Clip: A local cop stop at a gas station to fill up and tease the store attendant about his new Walkman. “It’s a slippery slope,” he says as he exits the store back to his car. The gas pump chimes rhythmically as the cop waits for it to finish. Suddenly, there’s an odd sound, the sound of distant high pitched voices that pierces the air. The cop looks out into the night seeing nothing and then hears his police radio fill with static. Then the gas pump chimes begin to speed up, the wind begins to blow hard and then silence. The cop turns to look down the side of the store only to see a garbage dumpster sliding towards him. Meanwhile, inside the store, the attendant is oblivious to what’s going on outside since he’s got his headphones on. Once he does notice, he goes outside and sees the backend of the police car crushed. He gets closer to investigate and catches a quick glance at the monster via the reflection from a pool of spilled gasoline. The attendant looks up at something we can’t see and dashes into the store, only to be tripped and grabbed by the monster. We catch one more glimpse of the creature as the gas station marquee revolves to block our view.

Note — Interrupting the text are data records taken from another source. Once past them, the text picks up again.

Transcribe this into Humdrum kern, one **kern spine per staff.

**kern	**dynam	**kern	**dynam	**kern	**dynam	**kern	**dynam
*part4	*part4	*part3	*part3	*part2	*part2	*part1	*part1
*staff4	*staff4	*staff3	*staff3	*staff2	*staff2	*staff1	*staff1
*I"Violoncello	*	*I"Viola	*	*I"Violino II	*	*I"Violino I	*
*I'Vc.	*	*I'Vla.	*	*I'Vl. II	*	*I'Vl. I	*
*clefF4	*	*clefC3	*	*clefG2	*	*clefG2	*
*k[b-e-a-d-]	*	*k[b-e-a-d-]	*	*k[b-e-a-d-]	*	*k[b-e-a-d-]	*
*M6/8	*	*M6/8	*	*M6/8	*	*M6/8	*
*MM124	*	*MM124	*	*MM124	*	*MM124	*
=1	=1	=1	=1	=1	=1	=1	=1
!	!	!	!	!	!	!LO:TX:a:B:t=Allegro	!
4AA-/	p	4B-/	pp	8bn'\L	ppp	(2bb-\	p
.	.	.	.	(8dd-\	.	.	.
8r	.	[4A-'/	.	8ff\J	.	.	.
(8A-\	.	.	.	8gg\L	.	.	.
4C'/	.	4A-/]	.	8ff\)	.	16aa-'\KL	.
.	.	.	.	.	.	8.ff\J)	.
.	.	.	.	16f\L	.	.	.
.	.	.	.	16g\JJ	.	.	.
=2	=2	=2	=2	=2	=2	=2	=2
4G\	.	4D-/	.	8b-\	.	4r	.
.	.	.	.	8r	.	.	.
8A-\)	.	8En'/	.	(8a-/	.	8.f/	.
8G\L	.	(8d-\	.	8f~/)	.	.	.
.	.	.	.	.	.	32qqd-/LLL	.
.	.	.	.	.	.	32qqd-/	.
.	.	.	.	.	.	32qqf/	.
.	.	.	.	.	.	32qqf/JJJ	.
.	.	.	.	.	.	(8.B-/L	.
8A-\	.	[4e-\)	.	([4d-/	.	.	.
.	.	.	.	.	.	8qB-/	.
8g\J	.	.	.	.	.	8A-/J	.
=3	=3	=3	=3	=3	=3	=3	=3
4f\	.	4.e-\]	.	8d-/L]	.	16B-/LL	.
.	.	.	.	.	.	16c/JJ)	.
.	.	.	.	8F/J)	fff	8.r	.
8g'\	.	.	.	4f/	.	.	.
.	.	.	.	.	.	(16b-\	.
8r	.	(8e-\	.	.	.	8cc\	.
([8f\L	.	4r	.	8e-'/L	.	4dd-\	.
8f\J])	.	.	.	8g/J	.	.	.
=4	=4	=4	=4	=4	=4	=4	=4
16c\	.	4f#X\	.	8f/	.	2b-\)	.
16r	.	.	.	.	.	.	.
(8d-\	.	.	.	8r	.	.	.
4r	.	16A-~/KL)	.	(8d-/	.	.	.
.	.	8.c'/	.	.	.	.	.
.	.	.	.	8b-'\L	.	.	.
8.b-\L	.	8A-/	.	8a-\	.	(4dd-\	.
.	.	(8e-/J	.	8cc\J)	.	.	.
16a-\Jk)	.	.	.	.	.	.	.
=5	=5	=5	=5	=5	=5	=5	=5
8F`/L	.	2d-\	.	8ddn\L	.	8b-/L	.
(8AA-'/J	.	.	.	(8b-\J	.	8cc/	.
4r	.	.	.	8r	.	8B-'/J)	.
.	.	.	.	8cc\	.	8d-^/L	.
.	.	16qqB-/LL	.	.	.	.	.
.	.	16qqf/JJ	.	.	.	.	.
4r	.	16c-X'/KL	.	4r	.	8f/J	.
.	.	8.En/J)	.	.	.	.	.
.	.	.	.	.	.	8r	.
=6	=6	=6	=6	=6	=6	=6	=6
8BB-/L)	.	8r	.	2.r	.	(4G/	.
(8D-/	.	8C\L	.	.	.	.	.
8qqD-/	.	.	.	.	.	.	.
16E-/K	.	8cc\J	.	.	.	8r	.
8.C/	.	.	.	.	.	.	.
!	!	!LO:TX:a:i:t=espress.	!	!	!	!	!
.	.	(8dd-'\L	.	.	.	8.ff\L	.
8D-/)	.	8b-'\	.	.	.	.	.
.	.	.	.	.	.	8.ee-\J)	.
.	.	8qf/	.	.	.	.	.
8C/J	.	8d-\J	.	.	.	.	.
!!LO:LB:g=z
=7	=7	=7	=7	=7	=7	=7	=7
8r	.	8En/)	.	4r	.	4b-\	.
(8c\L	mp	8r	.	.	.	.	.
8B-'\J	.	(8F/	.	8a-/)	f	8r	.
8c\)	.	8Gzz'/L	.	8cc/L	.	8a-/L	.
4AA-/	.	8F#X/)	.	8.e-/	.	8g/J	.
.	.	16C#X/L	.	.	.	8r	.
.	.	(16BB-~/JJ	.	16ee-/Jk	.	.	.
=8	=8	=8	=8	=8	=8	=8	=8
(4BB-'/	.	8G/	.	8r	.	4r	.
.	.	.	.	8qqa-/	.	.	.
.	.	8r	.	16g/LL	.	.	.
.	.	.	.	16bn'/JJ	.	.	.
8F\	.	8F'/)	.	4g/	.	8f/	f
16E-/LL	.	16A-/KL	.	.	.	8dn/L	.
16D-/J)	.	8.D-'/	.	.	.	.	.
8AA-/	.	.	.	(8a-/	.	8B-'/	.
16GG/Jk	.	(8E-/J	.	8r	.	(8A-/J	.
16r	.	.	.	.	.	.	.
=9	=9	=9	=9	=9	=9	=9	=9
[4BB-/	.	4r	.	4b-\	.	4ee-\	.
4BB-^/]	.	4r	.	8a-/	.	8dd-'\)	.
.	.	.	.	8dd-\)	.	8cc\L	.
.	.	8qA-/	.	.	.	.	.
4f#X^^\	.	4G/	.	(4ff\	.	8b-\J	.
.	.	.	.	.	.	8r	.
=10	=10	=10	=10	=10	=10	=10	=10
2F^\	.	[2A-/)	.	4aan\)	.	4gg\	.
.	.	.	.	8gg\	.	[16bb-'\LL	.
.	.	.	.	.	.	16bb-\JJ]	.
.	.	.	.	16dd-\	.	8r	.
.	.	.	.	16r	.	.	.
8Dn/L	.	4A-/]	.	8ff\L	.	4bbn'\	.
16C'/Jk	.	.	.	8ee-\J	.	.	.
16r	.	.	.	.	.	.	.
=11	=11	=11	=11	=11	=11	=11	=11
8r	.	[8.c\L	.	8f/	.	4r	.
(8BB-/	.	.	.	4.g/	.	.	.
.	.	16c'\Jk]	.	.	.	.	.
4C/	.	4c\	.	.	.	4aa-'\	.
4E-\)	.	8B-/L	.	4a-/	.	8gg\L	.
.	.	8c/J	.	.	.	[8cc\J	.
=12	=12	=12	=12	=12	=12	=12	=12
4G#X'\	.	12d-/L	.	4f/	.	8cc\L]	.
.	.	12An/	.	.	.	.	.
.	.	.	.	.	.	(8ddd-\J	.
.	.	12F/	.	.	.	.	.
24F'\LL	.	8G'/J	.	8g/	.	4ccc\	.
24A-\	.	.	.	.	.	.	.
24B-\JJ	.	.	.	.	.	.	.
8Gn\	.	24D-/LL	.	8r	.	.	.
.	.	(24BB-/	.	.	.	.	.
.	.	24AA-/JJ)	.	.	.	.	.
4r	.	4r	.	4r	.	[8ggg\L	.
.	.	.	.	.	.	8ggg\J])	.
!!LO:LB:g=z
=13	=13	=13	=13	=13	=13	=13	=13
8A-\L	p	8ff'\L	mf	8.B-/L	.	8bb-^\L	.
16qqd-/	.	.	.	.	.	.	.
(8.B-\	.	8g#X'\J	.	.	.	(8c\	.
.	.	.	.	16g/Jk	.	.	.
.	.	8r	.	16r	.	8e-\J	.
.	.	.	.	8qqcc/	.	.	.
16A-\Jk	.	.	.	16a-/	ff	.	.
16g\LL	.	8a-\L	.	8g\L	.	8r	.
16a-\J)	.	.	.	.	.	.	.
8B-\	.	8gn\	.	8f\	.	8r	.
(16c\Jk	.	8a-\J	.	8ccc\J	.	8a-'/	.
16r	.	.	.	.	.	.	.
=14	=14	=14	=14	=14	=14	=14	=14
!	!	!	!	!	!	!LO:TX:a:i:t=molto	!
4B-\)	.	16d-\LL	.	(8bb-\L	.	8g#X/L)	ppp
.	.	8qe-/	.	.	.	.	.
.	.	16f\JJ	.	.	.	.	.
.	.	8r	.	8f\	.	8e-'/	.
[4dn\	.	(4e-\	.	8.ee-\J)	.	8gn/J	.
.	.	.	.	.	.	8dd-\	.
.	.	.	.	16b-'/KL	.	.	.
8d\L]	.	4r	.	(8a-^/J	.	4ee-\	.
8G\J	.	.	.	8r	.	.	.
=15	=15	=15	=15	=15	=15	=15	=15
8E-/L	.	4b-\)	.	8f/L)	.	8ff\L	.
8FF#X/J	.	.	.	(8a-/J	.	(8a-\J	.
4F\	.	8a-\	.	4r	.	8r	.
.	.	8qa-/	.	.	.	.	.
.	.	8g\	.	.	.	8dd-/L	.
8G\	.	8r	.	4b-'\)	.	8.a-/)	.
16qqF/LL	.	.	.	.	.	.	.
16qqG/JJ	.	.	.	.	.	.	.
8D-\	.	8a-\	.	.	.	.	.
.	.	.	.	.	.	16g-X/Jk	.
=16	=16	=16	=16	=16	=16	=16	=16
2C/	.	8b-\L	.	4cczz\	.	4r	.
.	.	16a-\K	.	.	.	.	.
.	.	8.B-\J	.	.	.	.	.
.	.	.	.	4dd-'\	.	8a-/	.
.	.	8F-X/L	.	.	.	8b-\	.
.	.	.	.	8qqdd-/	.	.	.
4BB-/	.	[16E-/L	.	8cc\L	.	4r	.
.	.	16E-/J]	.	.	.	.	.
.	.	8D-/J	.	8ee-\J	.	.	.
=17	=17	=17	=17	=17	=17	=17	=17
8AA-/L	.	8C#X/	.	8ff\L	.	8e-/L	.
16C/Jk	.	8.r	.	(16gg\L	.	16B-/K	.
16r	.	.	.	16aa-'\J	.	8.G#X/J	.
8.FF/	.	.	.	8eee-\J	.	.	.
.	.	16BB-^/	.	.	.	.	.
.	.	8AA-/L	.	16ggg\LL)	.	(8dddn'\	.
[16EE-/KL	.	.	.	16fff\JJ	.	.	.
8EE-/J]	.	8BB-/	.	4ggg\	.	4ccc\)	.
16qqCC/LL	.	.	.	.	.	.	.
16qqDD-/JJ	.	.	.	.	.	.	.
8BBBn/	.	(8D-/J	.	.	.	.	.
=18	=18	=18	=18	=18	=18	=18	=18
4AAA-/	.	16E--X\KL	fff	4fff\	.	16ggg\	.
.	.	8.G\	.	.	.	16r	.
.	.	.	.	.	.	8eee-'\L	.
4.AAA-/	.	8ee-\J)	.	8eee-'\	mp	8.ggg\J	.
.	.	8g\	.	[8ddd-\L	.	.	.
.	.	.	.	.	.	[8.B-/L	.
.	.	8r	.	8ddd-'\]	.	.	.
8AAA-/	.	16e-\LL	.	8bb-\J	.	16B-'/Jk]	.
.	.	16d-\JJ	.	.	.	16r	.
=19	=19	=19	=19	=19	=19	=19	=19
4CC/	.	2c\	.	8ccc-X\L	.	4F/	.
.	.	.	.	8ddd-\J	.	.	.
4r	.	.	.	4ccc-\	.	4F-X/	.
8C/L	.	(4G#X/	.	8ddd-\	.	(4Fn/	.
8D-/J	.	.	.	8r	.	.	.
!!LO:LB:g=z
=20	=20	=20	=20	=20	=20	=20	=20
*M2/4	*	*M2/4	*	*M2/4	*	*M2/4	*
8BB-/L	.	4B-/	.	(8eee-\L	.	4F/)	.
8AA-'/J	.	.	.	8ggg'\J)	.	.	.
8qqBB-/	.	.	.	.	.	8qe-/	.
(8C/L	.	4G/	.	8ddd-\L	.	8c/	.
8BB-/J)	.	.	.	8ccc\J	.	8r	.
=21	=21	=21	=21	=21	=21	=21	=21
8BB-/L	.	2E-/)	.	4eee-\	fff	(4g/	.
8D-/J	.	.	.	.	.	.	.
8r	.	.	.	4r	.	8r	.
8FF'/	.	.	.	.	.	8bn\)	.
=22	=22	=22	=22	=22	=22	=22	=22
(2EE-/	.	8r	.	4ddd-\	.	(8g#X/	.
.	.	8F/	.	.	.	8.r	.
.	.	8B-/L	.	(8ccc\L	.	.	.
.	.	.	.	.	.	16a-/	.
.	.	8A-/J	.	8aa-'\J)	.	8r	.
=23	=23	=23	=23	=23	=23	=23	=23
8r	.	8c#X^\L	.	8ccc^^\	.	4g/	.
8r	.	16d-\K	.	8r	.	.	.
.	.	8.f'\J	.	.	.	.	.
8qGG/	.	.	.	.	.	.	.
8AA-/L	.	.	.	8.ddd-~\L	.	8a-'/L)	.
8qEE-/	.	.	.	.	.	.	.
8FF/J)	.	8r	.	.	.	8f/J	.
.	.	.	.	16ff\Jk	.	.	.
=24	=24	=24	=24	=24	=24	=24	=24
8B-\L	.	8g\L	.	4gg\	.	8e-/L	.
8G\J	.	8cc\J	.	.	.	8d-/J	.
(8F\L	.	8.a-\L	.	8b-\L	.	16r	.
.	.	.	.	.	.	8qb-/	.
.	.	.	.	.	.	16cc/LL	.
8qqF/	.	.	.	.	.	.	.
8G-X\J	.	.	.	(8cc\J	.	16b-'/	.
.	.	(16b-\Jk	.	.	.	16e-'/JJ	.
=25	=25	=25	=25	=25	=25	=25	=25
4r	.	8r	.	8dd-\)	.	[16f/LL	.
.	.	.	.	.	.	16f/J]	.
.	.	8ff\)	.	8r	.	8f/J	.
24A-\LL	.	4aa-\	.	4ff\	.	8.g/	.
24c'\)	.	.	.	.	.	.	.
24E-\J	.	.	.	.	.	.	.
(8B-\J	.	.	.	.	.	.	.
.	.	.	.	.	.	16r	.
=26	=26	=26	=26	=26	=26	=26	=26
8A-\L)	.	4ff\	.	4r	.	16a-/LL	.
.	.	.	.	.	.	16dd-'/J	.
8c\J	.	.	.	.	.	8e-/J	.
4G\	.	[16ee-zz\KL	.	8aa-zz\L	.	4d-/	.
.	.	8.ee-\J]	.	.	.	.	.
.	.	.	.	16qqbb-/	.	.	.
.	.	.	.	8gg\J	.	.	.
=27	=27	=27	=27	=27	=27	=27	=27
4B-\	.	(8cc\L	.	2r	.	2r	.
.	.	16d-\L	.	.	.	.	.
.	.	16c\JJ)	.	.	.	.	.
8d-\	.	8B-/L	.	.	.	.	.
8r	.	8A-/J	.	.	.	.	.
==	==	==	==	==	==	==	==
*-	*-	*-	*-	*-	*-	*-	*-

Reaction: A tightly executed sequence of tension that I’m sure is just an example of the many more sequences like it in Super 8. There’s touches of Close Encounters of the Third Kind with oddly acting objects and lens flares. The creature itself, from the three seconds total of it being on screen, looks like the creature from Cloverfield, but J.J. did warn in the intro that FX were still being worked on. For all I know they could’ve used the creature from Cloverfield not only to throw us off, but as a convenience since they already had it fully rendered.
Overall reaction: The clip package was perfectly balanced, encompassing the breadth of genre-types that make up Super 8. You have the purely dramatic character scene with Joe and his dad in the bar, the full on horror/thriller scene at the gas station, and then the middle clip that showed both of these genres at play simultaneously with a slice of action.
I think it was important to show these facets and obviously J.J. did too. As he said in the intro, Super 8 is fighting an uphill battle in the summer movie war since it’s not a sequel, not based on a comic book or other existing work. It’s wholly original and word-of-mouth is its best shot at building buzz.
All in all, I will definitely be in line to see Super 8 on June 10th and I hope you are too. We need to continue to support voices like J.J. Abrams who toe the line of mainstream fare and artistic vision. Kind of like another filmmaker I know and love, Mr. Spielberg.